The beginning of the ludonarrative dissonance also coincides with Walker’s dissociative disorder, causing himself and the player to believe that Konrad is still alive and speaking to them over the radio. Konrad begins harshly criticizing Walker for his actions, even though the player is following the rules and game mechanics that never changed since the beginning of the game. Enemies are still produced for Walker to shoot, and the player continues to cause harm to Dubai in the way the game says to. For example, in one section Walker is instructed to wipe out the city’s remaining water supply to continue through the game. The ludic elements do not give the player a way to continue the game and avoid the section, but the narrative is pushing the player to not make destructive decisions.

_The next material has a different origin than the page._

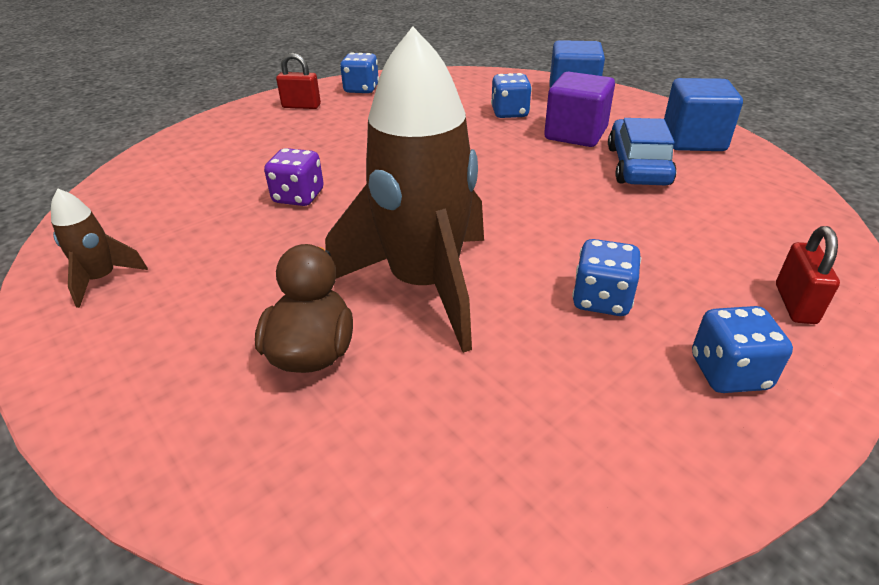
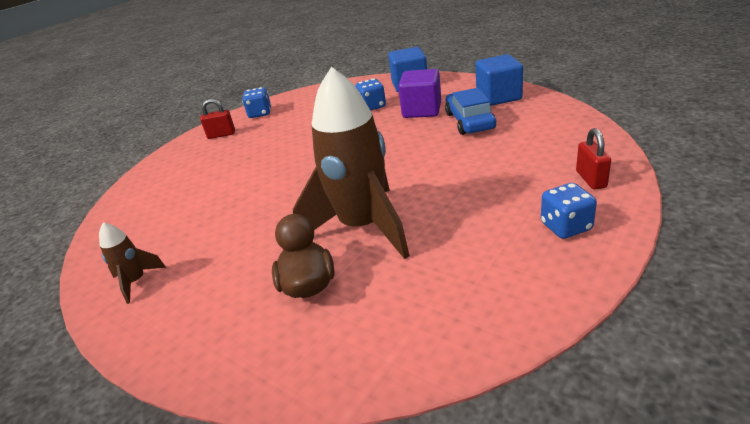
camera: 10 degrees left, 5 degrees down
(298, 197) = (250, 195): purple dice -> none
(601, 300) = (477, 206): blue dice -> none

As the constant battle between the ludic and the narrative forces the player to commit more atrocities, the game begins to tell the player more directly that their actions are dishonorable. Spec Ops: The Line uses the loading screen for this, a place established in previous games to learn more about the story or see information about controls, to directly criticize the player. Phrases such as “Do you feel like a hero yet?” and “If you were a better person, you wouldn’t be here” taunt the player for continuing to play the game. The narrative wants the player to stop playing, yet the ludic elements never force them to quit. Objectives still appear, and enemies still spawn. When the player reaches the end of the game, they find out that Konrad has been dead the whole time. Walker was convincing himself to commit these atrocities, and used Konrad to justify it. Spec Ops: The Line parallels this with the player, by pointing out that like Walker, the player is the one who chose to cause the destruction by taking orders from someone that isn’t real. This is the high point of the dissonance, where the player followed the game’s orders and objectives in spite of a narrative that just wanted them to set the controller down and quit playing. Contrary to what all video game players have been taught, the only winning move is not to play.
The ludonarrative dissonance of Spec Ops: The Line usesthe game’s ludic elements of thoughtless destruction and the narrative idea of justifying horror to heroism to create a game that pushes the player to continue playing even though they will never reach a satisfying “You Win” screen. Contrary to Ebert’s opinion, the game would have never been able to make its point to players without giving them the freedom to fail. The liberty to allow the player to embrace expected heroism shown by the ludic elements lets the narrative succeed as a counterpoint to war shooters and the player’s apathy to the genre’s violence.